Pena que órgãos de defesa do consumidor ainda não tenham observado que estão desconsiderando o verdadeiro consumidor e protegendo criminosos que só fazem a conta do honesto e adimplente crescer.

Registre-se que é no comércio e na indústria onde ocorre percentualmente o maior índice de fiscalizações e detecções de irregularidades. Seriam estes hipossuficientes e merecedores de serem protegidos com ações coletivas e decisões distorcidas, que só incentivam cada vez mais que este crime seja cometido?

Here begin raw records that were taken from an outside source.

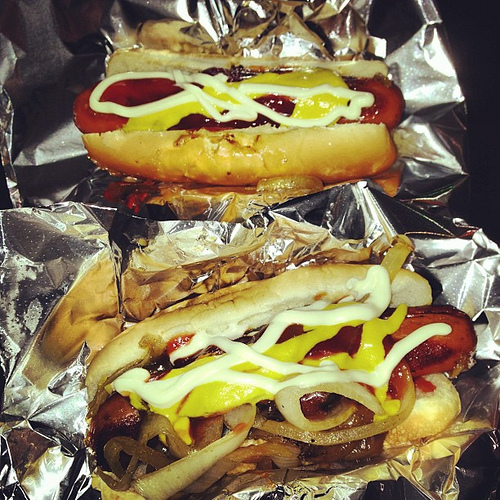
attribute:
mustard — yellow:
[185, 387, 251, 411]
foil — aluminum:
[1, 182, 483, 498]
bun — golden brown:
[81, 119, 398, 189]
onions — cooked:
[98, 372, 415, 494]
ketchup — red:
[326, 331, 347, 349]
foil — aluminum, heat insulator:
[17, 190, 490, 329]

Vivemos em um país com uma série crise moral e ética, e não é desta forma que teremos o Brasil que sonhamos.

Enfim, passaremos por esta crise econômica, mas, até pelos reflexos que todos estamos sentido pelo êxito da operação Lava-jato, precisamos distinguir o consumidor que não paga a fatura porque não quer, que faz “gato” porque quer se dar bem, daqueles que estão passando por um momento que reflete a realidade econômica do país, mas têm um histórico de relacionamento correto com a concessionária. O que se busca é tarifa que remunere o serviço, boa fé entre as partes, serviço adequado e um Judiciário e órgãos de defesa do consumidor que efetivamente briguem pelo verdadeiro consumidor. Um basta a esta judicialização incentivada, na qual honestos e adimplentes perdem há anos.